In Melbourne, Alison Caldwell reports.

ALISON CALDWELL: Each day around Australia, 38 women are diagnosed with breast cancer. There are currently 70,000 women fighting the disease and many of them will beat it.

Beyond that, a key concern for them is the possibility that the cancer cells could spread to the bone or metastasise.

While survival rates for primary breast cancer have steadily increased over the past 30 years, mortality rates remain high when cancer has spread to secondary sites, such as the brain, lung and liver.

The new research by the team from the Peter MacCallum Cancer Clinic in Melbourne is important because it focuses on the spread of secondary cancer.

Dr Belinda Parker is with the Metastasis Research Laboratory at Peter Mac.

BELINDA PARKER: We've found a way that breast cancer cells can hide from the immune system to enable them to spread to other parts of the body such as the bone. And we're quite excited by this because therapies that are currently already available can be used to switch this immune signal back on, and we've found that that actually prevents the spread of cancer to bone.

ALISON CALDWELL: What's the potential of that research?

BELINDA PARKER: So we've found that cancer cells can usually produce signals, the same signals that are produced when we have a bacterial or a viral infection and that these cells that lose these signals are those that can spread.

And what's quite good about this finding is that there are already therapies in the clinic used for hepatitis, HIV, and other cancers like melanoma, that can switch this signal back on and cause the immune system to react to the cancer cells.

ALISON CALDWELL: So you're hoping that you might be able to apply the same thing then to women with breast cancer?

BELINDA PARKER: Yes, we're hoping that we can look at a breast cancer patient's tumour or cancer and if they have lost these immune signals, we think that those breast cancer patients would benefit most from these therapies that switch the signals back on.

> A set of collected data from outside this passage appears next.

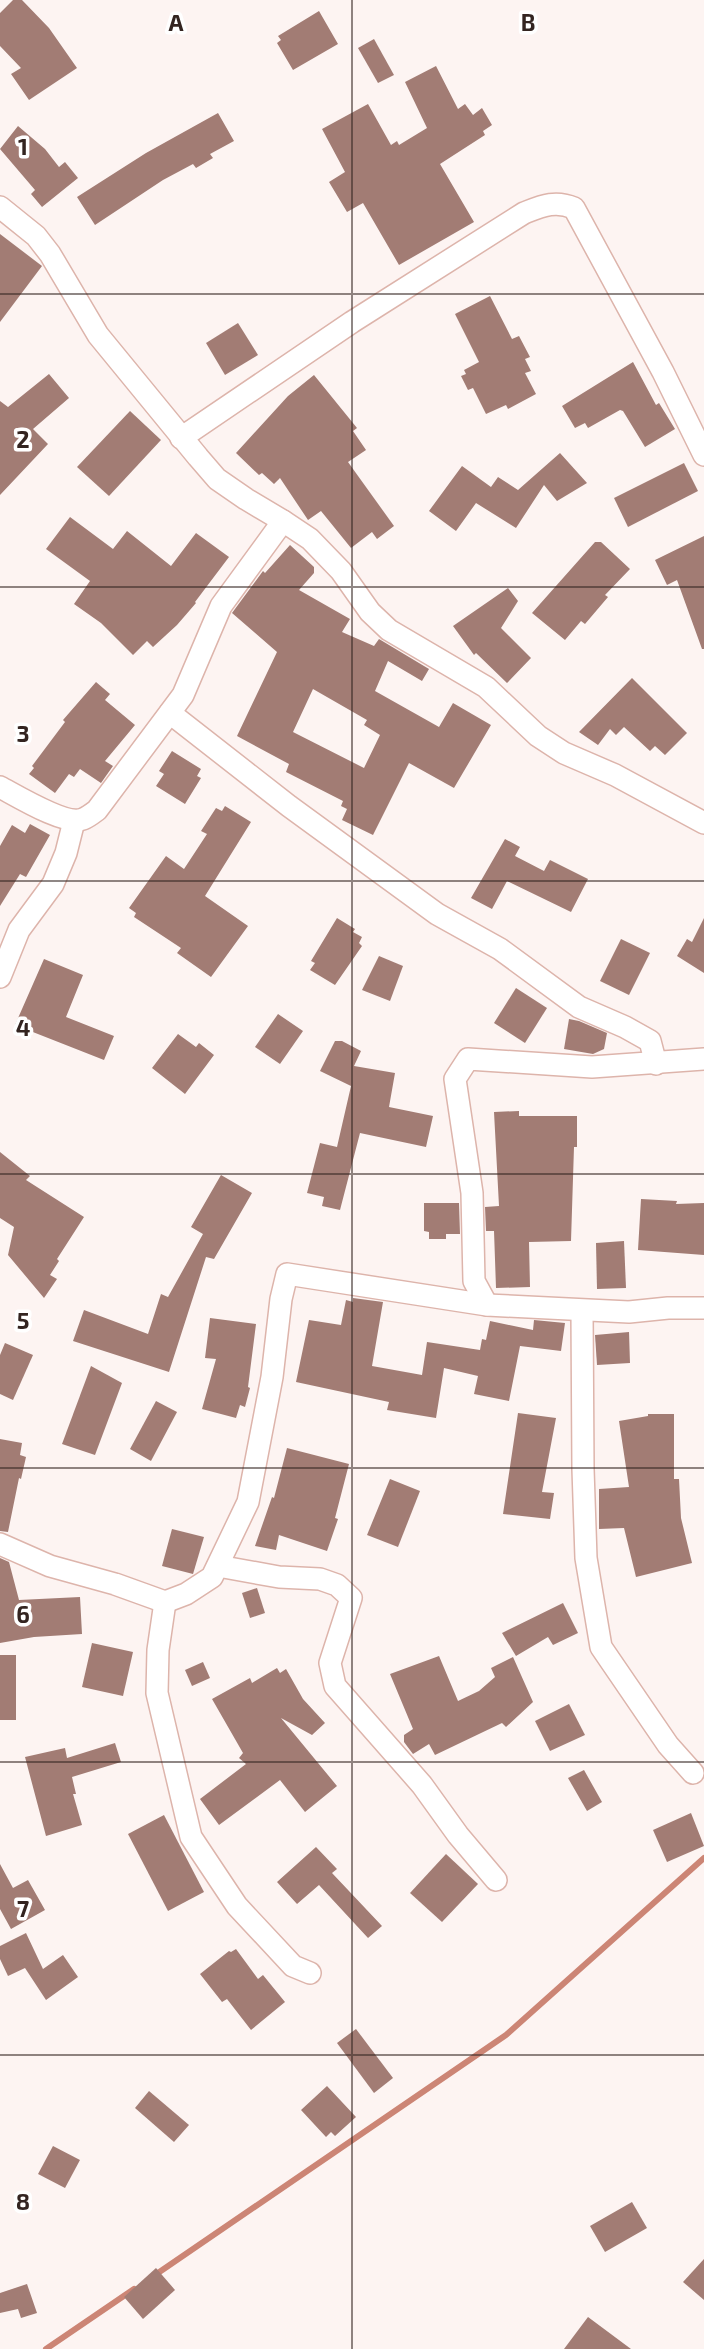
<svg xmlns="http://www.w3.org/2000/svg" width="704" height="2349" viewBox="0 0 704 2349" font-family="'Exo 2',sans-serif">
	<rect width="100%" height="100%" fill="#fdf4f2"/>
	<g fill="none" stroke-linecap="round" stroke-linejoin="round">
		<!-- stream -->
		<g stroke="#cc8575" stroke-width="6">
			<polyline points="155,2275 506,2035 704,1858"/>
			<polyline points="46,2349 134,2289"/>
		</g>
	</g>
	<!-- building -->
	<g fill="#a27c74" fill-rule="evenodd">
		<polygon points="13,0 22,0 49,28 77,68 29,100 11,74 21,68 0,46 0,13"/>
		<polygon points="319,11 338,44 293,70 277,43 281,40 278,36"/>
		<polygon points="374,39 394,75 378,83 358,48"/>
		<polygon points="436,66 458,109 465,104 473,115 482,108 492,125 483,131 485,135 440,164 474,222 399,265 363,203 347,212 329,182 345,172 322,129 368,104 391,145 397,141 399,145 427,128 405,82"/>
		<polygon points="218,113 234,141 210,154 213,158 196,168 193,164 163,180 95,225 77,197 146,153"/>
		<polygon points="18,126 45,149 59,167 65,162 78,178 42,207 31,194 35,190 0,149"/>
		<polygon points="0,234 42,266 0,322"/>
		<polygon points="490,296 512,339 519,336 530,357 525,359 531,371 525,373 536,394 508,409 506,405 486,414 473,388 468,390 461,376 466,374 464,370 479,362 455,314"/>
		<polygon points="238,323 258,355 225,375 206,343"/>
		<polygon points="633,362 656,405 659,403 675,429 645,447 623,411 620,410 588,428 585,423 575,428 562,406"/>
		<polygon points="49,374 69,398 33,429 48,444 0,495 0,401 8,407"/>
		<polygon points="314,375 357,428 353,431 366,450 348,462 394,526 377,539 372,532 351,548 321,511 308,520 280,478 274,484 262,473 259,475 236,453 288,396"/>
		<polygon points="130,411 161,440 109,496 77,467"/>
		<polygon points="560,453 587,483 557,501 544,485 516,528 476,503 456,531 429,511 462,466 491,487 498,477 518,490"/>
		<polygon points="684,463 698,491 628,527 614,498"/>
		<polygon points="70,517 113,549 127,531 171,566 196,533 229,557 195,602 196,603 177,625 153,647 147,641 133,655 101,623 74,604 90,581 46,549"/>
		<polygon points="704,536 704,649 702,649 677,580 667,585 655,560"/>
		<polygon points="595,542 601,542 630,569 605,595 608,597 585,624 581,621 565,640 532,613"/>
		<path d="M290 545 314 567V573L299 590 350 619 342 632 374 646 379 639 429 669 422 681 388 661 375 691 439 727 453 703 491 725 454 788 409 763 373 835 342 820 347 809 341 806 343 801 286 772 289 764 237 736 277 652 232 613 263 571 265 573ZM313 689 367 720 364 725 380 735 364 768 293 732Z"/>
		<polygon points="508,588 518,601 501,628 531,658 507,683 476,653 474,655 453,626"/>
		<polygon points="632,678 687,733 665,755 655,746 650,751 624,727 616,735 610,729 598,745 579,732"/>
		<polygon points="96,682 110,694 105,700 135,725 105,761 113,766 101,783 80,769 74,777 69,774 55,793 29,774 34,768 32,766 65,722 63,720"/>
		<polygon points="172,751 201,769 197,776 201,778 185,804 156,786 164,774 159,771"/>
		<polygon points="225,806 251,822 205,896 248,926 211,977 177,953 181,948 134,917 136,913 129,908 166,856 184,869 207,834 201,831 216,808 222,811"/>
		<polygon points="30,824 50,835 26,877 20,874 0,906 0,846 12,825 25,833"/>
		<polygon points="505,839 520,847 515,856 544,871 550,860 588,879 571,912 507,881 492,909 471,898"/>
		<polygon points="337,918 355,929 353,932 362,937 359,943 362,946 335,985 310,970 315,963 311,961"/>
		<polygon points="704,918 704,973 677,956 687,939 692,942"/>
		<polygon points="621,939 650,953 629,995 600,981"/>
		<polygon points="379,956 403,966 390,1001 362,990"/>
		<polygon points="44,959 83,975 66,1017 114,1036 104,1060 15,1025"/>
		<polygon points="516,988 547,1008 525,1043 494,1023"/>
		<polygon points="278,1014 303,1031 280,1064 255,1047"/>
		<polygon points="569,1019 579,1021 607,1033 604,1049 593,1054 564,1049"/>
		<polygon points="178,1034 196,1047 199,1043 214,1055 185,1094 152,1068"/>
		<polygon points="335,1041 342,1041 361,1051 354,1066 395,1073 389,1107 433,1116 426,1147 360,1133 340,1210 322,1206 324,1197 307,1193 320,1143 337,1147 351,1086 320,1071"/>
		<polygon points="519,1111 519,1116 577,1116 577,1147 574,1147 571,1241 529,1242 530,1287 496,1288 494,1231 486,1231 485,1207 499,1206 494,1112"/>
		<polygon points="0,1152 30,1176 26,1180 84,1217 57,1259 59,1261 50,1275 57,1279 44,1298 8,1255 14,1227 0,1218"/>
		<polygon points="221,1175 252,1193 214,1259 206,1257 169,1372 73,1341 84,1310 148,1334 161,1294 168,1297 203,1234 191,1227"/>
		<polygon points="641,1199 677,1201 676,1204 704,1203 704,1255 638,1250"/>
		<polygon points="424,1203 459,1203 460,1234 446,1234 446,1239 429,1239 429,1232 424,1231"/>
		<polygon points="624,1241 626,1288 597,1289 596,1243"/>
		<polygon points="353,1298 383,1302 372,1366 422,1375 427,1342 480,1350 482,1339 486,1340 490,1321 533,1330 534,1320 565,1323 561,1351 520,1346 509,1401 474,1394 478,1376 444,1368 436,1418 387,1410 389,1402 296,1382 309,1320 341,1325 346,1300 353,1302"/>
		<polygon points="210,1318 256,1324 248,1387 250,1388 245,1407 240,1405 236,1418 202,1409 216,1359 205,1358"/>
		<polygon points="629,1332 630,1363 597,1365 595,1335"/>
		<polygon points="5,1343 33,1355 13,1400 0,1394 0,1355"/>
		<polygon points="91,1366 122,1383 95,1455 62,1444"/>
		<polygon points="156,1401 177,1412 151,1461 130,1449"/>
		<polygon points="518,1413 556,1418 542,1492 554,1493 550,1519 503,1514"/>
		<polygon points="648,1414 674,1414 674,1479 679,1479 681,1518 692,1563 636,1577 624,1528 599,1529 599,1489 629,1487 619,1421 648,1416"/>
		<polygon points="0,1439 22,1443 20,1455 26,1457 21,1479 19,1478 8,1532 0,1531"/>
		<polygon points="287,1448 349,1464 335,1518 338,1519 327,1551 279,1535 276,1550 255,1546 272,1497 274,1498"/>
		<polygon points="390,1479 420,1491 398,1547 367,1535"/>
		<polygon points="172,1529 204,1537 193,1574 162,1566"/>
		<polygon points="0,1558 9,1562 19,1600 80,1597 82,1634 34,1637 0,1643"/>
		<polygon points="257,1588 265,1613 250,1618 242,1593"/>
		<polygon points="563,1603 578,1633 553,1645 548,1637 516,1656 502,1633"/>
		<polygon points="92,1643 133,1652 123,1696 82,1687"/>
		<rect x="0" y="1655" width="16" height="65"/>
		<polygon points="439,1656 458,1701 479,1691 495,1677 491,1668 513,1657 533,1702 506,1727 502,1723 435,1755 429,1744 413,1754 404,1742 404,1735 413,1729 390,1674"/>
		<polygon points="203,1662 210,1678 192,1686 185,1670"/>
		<polygon points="277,1668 280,1673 286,1669 303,1699 325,1723 312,1735 281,1718 337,1786 305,1812 280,1780 219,1825 200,1799 246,1764 239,1758 243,1753 212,1699 250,1678 252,1683"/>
		<polygon points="569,1704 585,1735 550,1751 535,1721"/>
		<polygon points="115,1743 121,1762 72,1777 76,1794 73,1794 82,1825 46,1836 25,1757 65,1748 67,1758"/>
		<polygon points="584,1770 602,1802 587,1811 568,1778"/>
		<polygon points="691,1813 704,1846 667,1862 653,1830"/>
		<polygon points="164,1815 204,1892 168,1911 128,1834"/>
		<polygon points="316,1847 337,1869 332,1873 382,1926 368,1938 319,1885 297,1904 277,1882"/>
		<polygon points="446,1854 478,1884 442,1922 410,1893"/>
		<polygon points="0,1864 13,1888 28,1880 45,1910 11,1929 0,1909"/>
		<polygon points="26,1933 43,1969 63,1955 78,1977 46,2000 25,1968 8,1976 0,1959 0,1946"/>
		<polygon points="236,1949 258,1979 263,1975 285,2002 251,2030 227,1999 222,2002 200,1974 229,1951 231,1952"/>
		<polygon points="356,2029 393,2078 374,2093 337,2043"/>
		<polygon points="327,2086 356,2117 335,2136 331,2132 326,2137 301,2110"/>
		<polygon points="149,2091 189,2125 174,2142 135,2108"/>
		<polygon points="53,2146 80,2160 65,2188 38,2174"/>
		<polygon points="632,2202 647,2228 605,2252 590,2226"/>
		<polygon points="704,2259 704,2300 683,2282"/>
		<polygon points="156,2268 175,2290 143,2319 124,2297"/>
		<polygon points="27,2284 37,2313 21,2318 18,2309 0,2313 0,2293"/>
		<polygon points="588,2317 631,2349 564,2349"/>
	</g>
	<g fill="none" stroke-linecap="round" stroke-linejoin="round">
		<defs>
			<g id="minor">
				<polyline points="0,207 36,236 50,254 98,335 198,457 217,479 246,499 283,521"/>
				<path d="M181 438 352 322 524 213C542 206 555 200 574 208L663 372 704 455"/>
				<polyline points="170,713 289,806 437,914 500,949 579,1007 625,1027 650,1041 656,1064"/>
				<path d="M0 787C17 796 66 826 83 819 88 817 93 813 97 810L183 695 221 606 283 521 310 539 341 571 370 612 389 630 486 687 538 736 564 753 615 775 704 823"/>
				<polyline points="0,977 19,930 53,884 66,853 74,821"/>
				<polyline points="487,1305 474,1281 472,1193 455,1079 468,1059 592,1067 704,1059"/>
				<polyline points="582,1311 583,1469 586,1558 601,1647 668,1745 693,1773"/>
				<polyline points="0,1544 50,1566 115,1584 165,1602 186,1594 212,1577 248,1502 272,1377 281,1299 287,1274 487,1305 629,1312 668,1308 704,1308"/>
				<polyline points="218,1566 279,1577 320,1579 337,1585 351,1598 330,1663 335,1686 422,1785 458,1835 496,1880"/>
				<polyline points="165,1602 158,1650 157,1693 191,1837 237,1906 293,1966 310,1973"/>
			</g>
		</defs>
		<!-- minor casing -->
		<use href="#minor" stroke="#ddb4ab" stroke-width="24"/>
		<!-- minor -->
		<use href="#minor" stroke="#fff" stroke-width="21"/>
	</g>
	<!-- grid -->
	<path fill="none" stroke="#332420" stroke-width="2" stroke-opacity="0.55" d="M352 0V2349M0 294H704M0 587H704M0 881H704M0 1174H704M0 1468H704M0 1762H704M0 2055H704"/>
	<g font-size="23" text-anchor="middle" font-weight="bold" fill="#332420" stroke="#fff" stroke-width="7" stroke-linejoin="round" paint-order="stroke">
		<text x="176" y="31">A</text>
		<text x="528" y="31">B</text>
		<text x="23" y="155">1</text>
		<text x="23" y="448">2</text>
		<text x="23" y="742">3</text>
		<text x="23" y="1036">4</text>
		<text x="23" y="1329">5</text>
		<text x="23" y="1623">6</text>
		<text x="23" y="1917">7</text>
		<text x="23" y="2210">8</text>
	</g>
</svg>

ALISON CALDWELL: Is this something that could become a reality for women in the next five years, let's say?

BELINDA PARKER: Yes the well the advantage of our findings is that not only is there a therapy available that's used in humans for other diseases that will switch these signals back on, but we now have a way of determining which patients would benefit most.

So in the next year or so we just want to make sure that we're selecting the patients that will benefit from these therapies the best way we possibly can.

ALISON CALDWELL: What's known about the percentages of women who will develop secondary cancer?

BELINDA PARKER: More than 80 per cent of breast cancer patients will never develop spread to a distant site, however, for the remaining patients that to develop spread, most of them will develop spread to their bones and this is very difficult to treat.

ALISON CALDWELL: The research published in Nature Medicine has been welcomed as a promising breakthrough.

Dr Helen Zorbas is the CEO of Cancer Australia.

HELEN ZORBAS: If you like it's a bit of a Holy Grail being able to understand what it is that triggers spread beyond the breast and what this discovery tells us is that cells have been escaping immune recognition and are now being able to be unmasked and able to block that spread and growth at least in these mice models at this point.

I think the potential is there to take what we already know has worked in other diseases and in other metastatic cancers, such as melanoma, into the breast cancer setting and obviously that's the hope here. But we also know that there may be other factors that are impacting on the spread and growth of cancer, it may be that it's in fact a multitude of effects that are at play here.

So this is very exciting and very important work in trying to better understand the immune pathway in breast cancer cells that may be critical to spread of disease to bone.